I don't understand much in this NYTimes article about new efforts to trace the genetic source of many diseases now that we have the entire human genome mapped. I should have taken Biology in school, even though I still wonder if that would have helped - I'm pretty science-challenged.
Geneticists said the new research showed it was now possible to sequence the entire genome of a patient at reasonable cost and with sufficient accuracy to be of practical use to medical researchers. One subject’s genome cost just $50,000 to decode.What don't I understand? For one thing why does it take so long and cost so much? I guess I thought of genome-mapping as kinda like a super-comprehensive DNA test. Just need a bigger computer and there you go: Bob's your uncle. But clearly I'm way wrong. We've only managed to map 12 people ever? No wonder it hasn't yielded more information.

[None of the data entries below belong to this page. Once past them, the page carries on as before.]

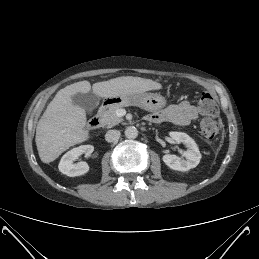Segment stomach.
<instances>
[{
    "label": "stomach",
    "mask_w": 259,
    "mask_h": 259,
    "mask_svg": "<svg viewBox=\"0 0 259 259\" xmlns=\"http://www.w3.org/2000/svg\"><path fill=\"white\" fill-rule=\"evenodd\" d=\"M106 106L135 105L147 111H158L165 107L166 99L158 93H137L108 97L104 100Z\"/></svg>",
    "instance_id": "1"
}]
</instances>
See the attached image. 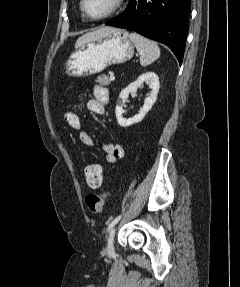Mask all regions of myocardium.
Segmentation results:
<instances>
[{
    "label": "myocardium",
    "mask_w": 240,
    "mask_h": 287,
    "mask_svg": "<svg viewBox=\"0 0 240 287\" xmlns=\"http://www.w3.org/2000/svg\"><path fill=\"white\" fill-rule=\"evenodd\" d=\"M122 3H123V0H113L111 8L105 14H103L101 16H97V17H93V16L88 14L86 7H85L86 0H81L80 8H81L83 15L88 20L97 22V21H103V20H106V19L112 17L120 9Z\"/></svg>",
    "instance_id": "obj_1"
}]
</instances>
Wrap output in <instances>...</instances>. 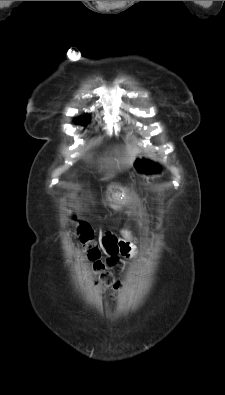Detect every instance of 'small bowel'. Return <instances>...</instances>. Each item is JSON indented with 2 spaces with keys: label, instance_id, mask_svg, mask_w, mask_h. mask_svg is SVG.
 Segmentation results:
<instances>
[{
  "label": "small bowel",
  "instance_id": "small-bowel-1",
  "mask_svg": "<svg viewBox=\"0 0 225 395\" xmlns=\"http://www.w3.org/2000/svg\"><path fill=\"white\" fill-rule=\"evenodd\" d=\"M103 248L108 256V264L113 265L118 258H129L134 255V248L130 241L120 240L116 236L107 234L102 240Z\"/></svg>",
  "mask_w": 225,
  "mask_h": 395
}]
</instances>
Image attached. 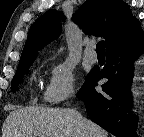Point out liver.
I'll list each match as a JSON object with an SVG mask.
<instances>
[{"label":"liver","mask_w":144,"mask_h":137,"mask_svg":"<svg viewBox=\"0 0 144 137\" xmlns=\"http://www.w3.org/2000/svg\"><path fill=\"white\" fill-rule=\"evenodd\" d=\"M34 135V136H32ZM107 137L97 124L72 109L23 107L6 118L2 137Z\"/></svg>","instance_id":"6515ba94"}]
</instances>
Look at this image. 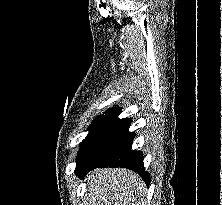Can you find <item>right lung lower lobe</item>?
Instances as JSON below:
<instances>
[{
	"label": "right lung lower lobe",
	"instance_id": "right-lung-lower-lobe-1",
	"mask_svg": "<svg viewBox=\"0 0 222 205\" xmlns=\"http://www.w3.org/2000/svg\"><path fill=\"white\" fill-rule=\"evenodd\" d=\"M121 109L115 108L92 131L77 156L75 173L83 177L97 167H121L137 172L150 184V176L143 167V154L133 151L135 134L129 132L130 119H118Z\"/></svg>",
	"mask_w": 222,
	"mask_h": 205
}]
</instances>
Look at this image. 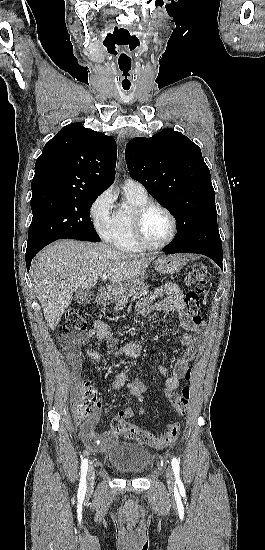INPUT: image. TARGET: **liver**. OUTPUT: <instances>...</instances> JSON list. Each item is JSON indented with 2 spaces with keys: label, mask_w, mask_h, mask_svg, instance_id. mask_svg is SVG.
Here are the masks:
<instances>
[{
  "label": "liver",
  "mask_w": 265,
  "mask_h": 550,
  "mask_svg": "<svg viewBox=\"0 0 265 550\" xmlns=\"http://www.w3.org/2000/svg\"><path fill=\"white\" fill-rule=\"evenodd\" d=\"M152 260V256L128 255L104 243L66 239L47 246L34 259L31 276L48 326L55 330L77 290L91 289L106 274L121 297Z\"/></svg>",
  "instance_id": "liver-1"
}]
</instances>
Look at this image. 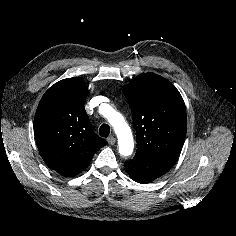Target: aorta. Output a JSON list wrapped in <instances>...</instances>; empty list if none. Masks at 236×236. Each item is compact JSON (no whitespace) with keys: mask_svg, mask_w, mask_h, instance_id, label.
<instances>
[{"mask_svg":"<svg viewBox=\"0 0 236 236\" xmlns=\"http://www.w3.org/2000/svg\"><path fill=\"white\" fill-rule=\"evenodd\" d=\"M104 115L108 118L109 123L112 125L117 135L120 155L124 157L130 156L134 149V141L130 127L125 122L122 115L111 110L109 106Z\"/></svg>","mask_w":236,"mask_h":236,"instance_id":"762f6f07","label":"aorta"}]
</instances>
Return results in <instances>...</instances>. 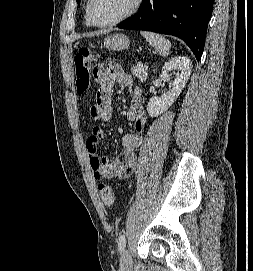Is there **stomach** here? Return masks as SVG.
<instances>
[{"instance_id":"stomach-1","label":"stomach","mask_w":253,"mask_h":271,"mask_svg":"<svg viewBox=\"0 0 253 271\" xmlns=\"http://www.w3.org/2000/svg\"><path fill=\"white\" fill-rule=\"evenodd\" d=\"M129 45H130V40L124 34L116 33V34L107 36L104 39V47H106L109 50L122 51V50L128 49Z\"/></svg>"}]
</instances>
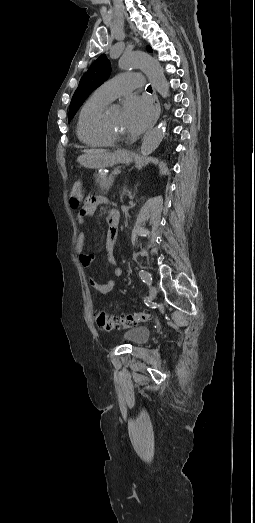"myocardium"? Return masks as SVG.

“We are finally about to turn the corner, and I suspect that in the next few years human genetics will finally begin to systematically deliver clinically meaningful findings,” said David B. Goldstein, a Duke University geneticist who has criticized the current approach to identifying genetic causes of common diseases.
But add to that a couple of apparently flawed assumptions about how mutation works in common multi-gene diseases like cancer, and it sounds more and more like genetic scientists have been headed the wrong way - a slow, expensive way to boot. Hopefully those things are changing.